=== Material to process ===

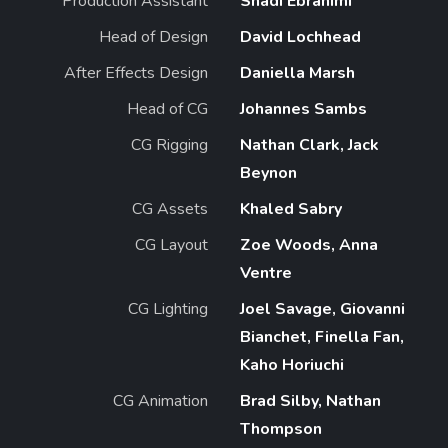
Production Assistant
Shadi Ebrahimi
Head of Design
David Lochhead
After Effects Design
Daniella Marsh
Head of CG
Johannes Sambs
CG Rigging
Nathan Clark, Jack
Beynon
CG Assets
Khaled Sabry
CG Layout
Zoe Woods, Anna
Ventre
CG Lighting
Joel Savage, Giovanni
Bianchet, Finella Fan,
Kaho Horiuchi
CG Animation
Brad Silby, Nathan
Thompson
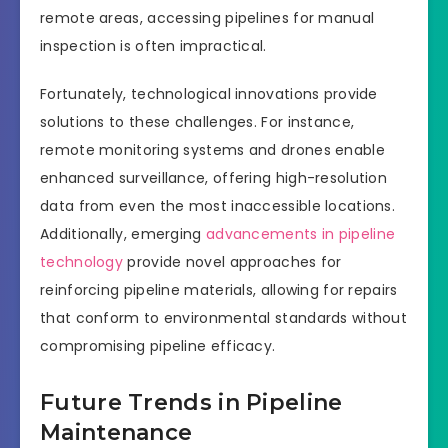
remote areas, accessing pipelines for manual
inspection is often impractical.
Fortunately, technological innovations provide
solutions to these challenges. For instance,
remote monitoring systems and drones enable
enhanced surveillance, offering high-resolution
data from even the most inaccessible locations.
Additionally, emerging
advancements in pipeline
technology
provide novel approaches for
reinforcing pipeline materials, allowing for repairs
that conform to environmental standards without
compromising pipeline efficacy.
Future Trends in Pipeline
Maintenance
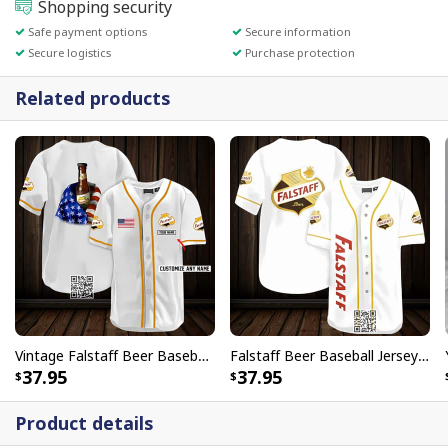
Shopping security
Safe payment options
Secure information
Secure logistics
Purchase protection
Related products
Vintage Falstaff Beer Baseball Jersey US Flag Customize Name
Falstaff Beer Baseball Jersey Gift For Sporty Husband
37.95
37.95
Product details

===
=== Material to process ===

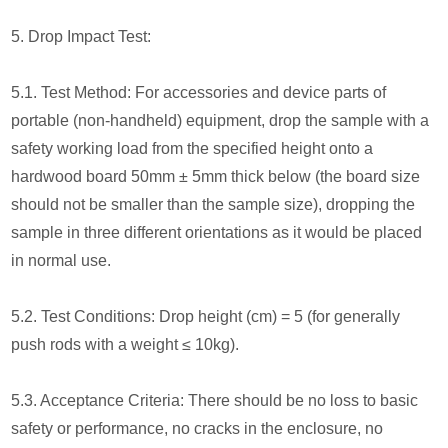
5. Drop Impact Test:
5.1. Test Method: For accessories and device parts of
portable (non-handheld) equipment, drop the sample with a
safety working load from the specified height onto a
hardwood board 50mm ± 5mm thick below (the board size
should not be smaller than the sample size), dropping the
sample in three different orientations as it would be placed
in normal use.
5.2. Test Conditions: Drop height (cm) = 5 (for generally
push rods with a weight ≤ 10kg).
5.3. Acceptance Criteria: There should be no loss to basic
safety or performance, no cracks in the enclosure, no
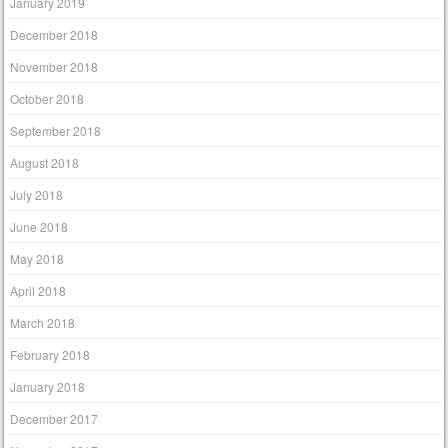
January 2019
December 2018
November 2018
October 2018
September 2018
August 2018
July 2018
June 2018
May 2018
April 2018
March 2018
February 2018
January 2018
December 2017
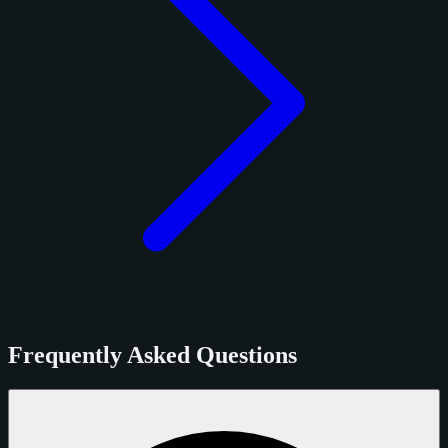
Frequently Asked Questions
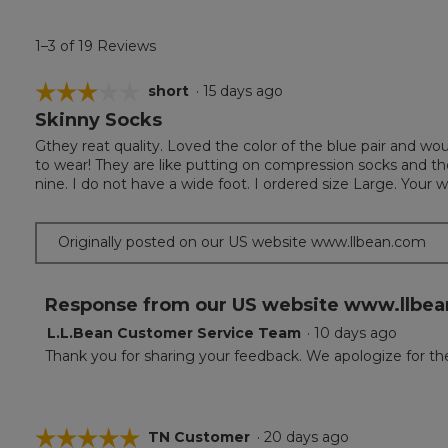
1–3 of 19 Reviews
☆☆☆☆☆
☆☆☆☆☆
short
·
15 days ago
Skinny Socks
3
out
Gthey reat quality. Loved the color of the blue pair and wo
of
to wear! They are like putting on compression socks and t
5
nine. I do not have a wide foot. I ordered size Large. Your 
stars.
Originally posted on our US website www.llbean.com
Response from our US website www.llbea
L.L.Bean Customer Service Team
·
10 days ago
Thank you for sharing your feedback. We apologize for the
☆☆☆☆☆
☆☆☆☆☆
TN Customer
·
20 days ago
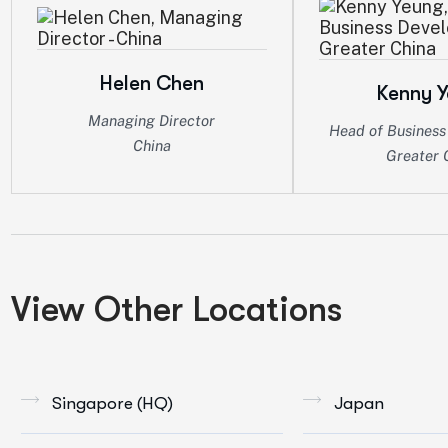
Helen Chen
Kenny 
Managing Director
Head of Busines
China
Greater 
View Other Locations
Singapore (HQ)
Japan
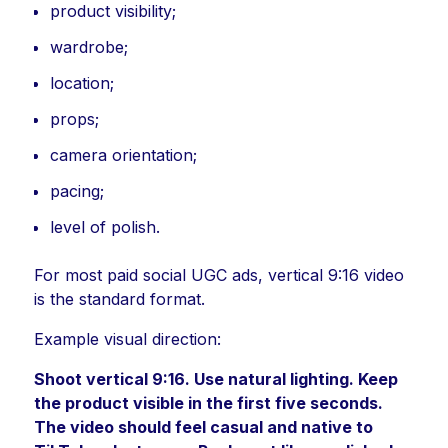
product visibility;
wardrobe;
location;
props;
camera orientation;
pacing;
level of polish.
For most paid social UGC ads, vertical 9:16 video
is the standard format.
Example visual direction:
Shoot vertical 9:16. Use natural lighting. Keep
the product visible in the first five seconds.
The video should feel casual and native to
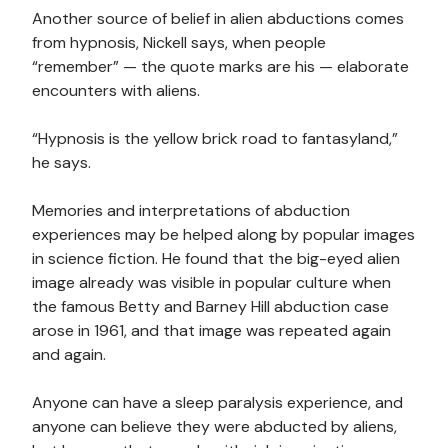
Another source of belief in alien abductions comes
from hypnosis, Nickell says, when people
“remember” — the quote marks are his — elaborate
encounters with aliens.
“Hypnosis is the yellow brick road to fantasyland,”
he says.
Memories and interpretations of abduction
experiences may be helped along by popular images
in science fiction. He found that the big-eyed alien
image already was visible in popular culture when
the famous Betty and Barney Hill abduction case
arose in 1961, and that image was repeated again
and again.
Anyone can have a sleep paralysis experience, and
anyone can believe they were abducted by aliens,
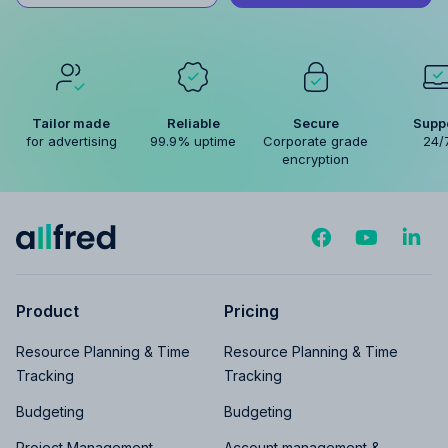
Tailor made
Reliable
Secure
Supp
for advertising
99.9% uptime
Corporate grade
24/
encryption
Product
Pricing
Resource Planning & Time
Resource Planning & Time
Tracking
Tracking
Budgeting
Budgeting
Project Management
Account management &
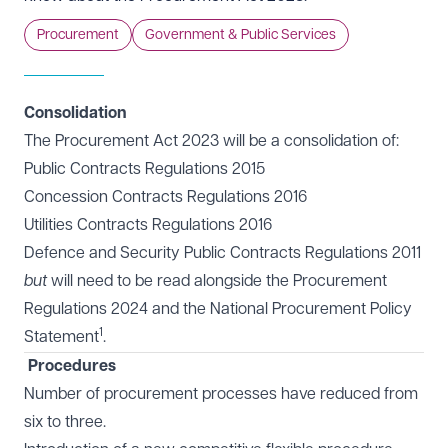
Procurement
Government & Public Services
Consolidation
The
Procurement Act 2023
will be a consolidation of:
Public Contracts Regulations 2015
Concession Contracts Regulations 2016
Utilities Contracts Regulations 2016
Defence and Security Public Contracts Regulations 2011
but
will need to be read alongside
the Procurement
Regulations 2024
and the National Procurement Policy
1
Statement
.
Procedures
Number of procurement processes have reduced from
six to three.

===
=== Material to process ===

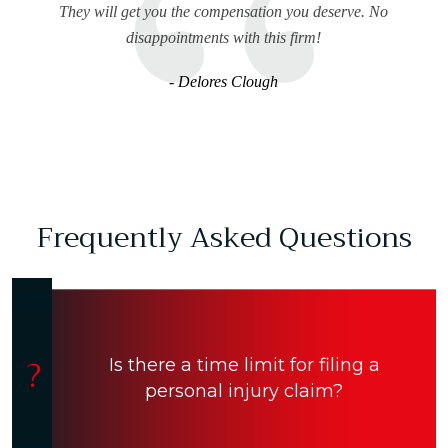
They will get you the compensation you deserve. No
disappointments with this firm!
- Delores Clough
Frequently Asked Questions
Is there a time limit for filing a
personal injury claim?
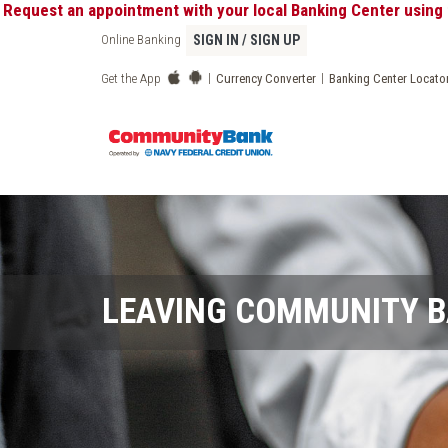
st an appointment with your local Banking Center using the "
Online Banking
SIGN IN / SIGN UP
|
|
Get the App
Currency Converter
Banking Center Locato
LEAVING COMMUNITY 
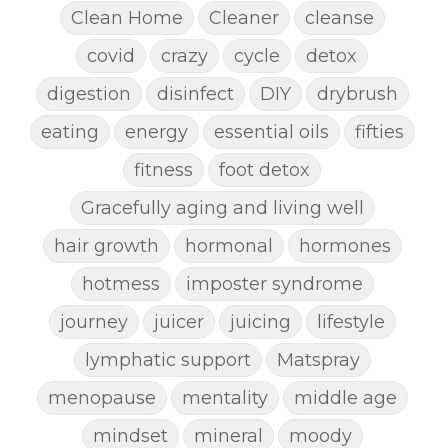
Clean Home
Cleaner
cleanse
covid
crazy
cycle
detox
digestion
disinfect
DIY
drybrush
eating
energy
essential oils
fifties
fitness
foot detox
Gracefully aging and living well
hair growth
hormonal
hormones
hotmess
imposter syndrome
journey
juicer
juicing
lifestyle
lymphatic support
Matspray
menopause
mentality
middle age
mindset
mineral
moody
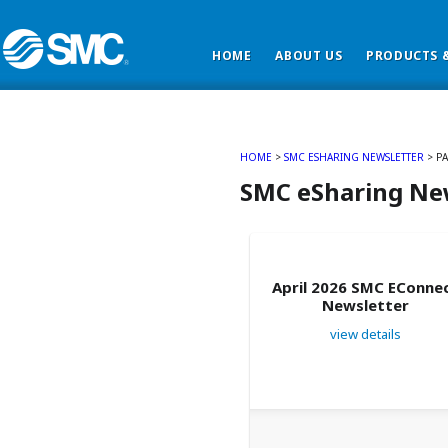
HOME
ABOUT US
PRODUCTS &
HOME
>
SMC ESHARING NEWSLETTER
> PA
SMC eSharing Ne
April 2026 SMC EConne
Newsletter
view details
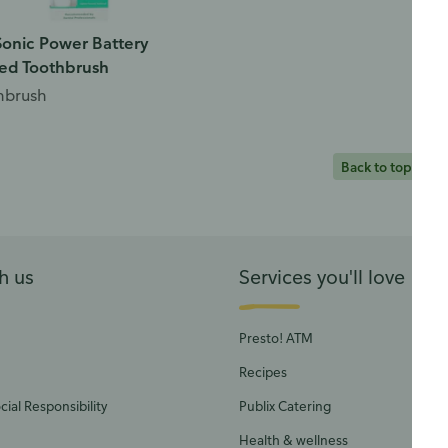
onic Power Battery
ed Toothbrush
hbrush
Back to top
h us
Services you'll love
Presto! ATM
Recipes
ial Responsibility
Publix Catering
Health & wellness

===

• Directions: Each line above where the word "Contracts" occurs should be returned in full.

• Answer to the problem:
Public Contracts Regulations 2015
Concession Contracts Regulations 2016
Utilities Contracts Regulations 2016
Defence and Security Public Contracts Regulations 2011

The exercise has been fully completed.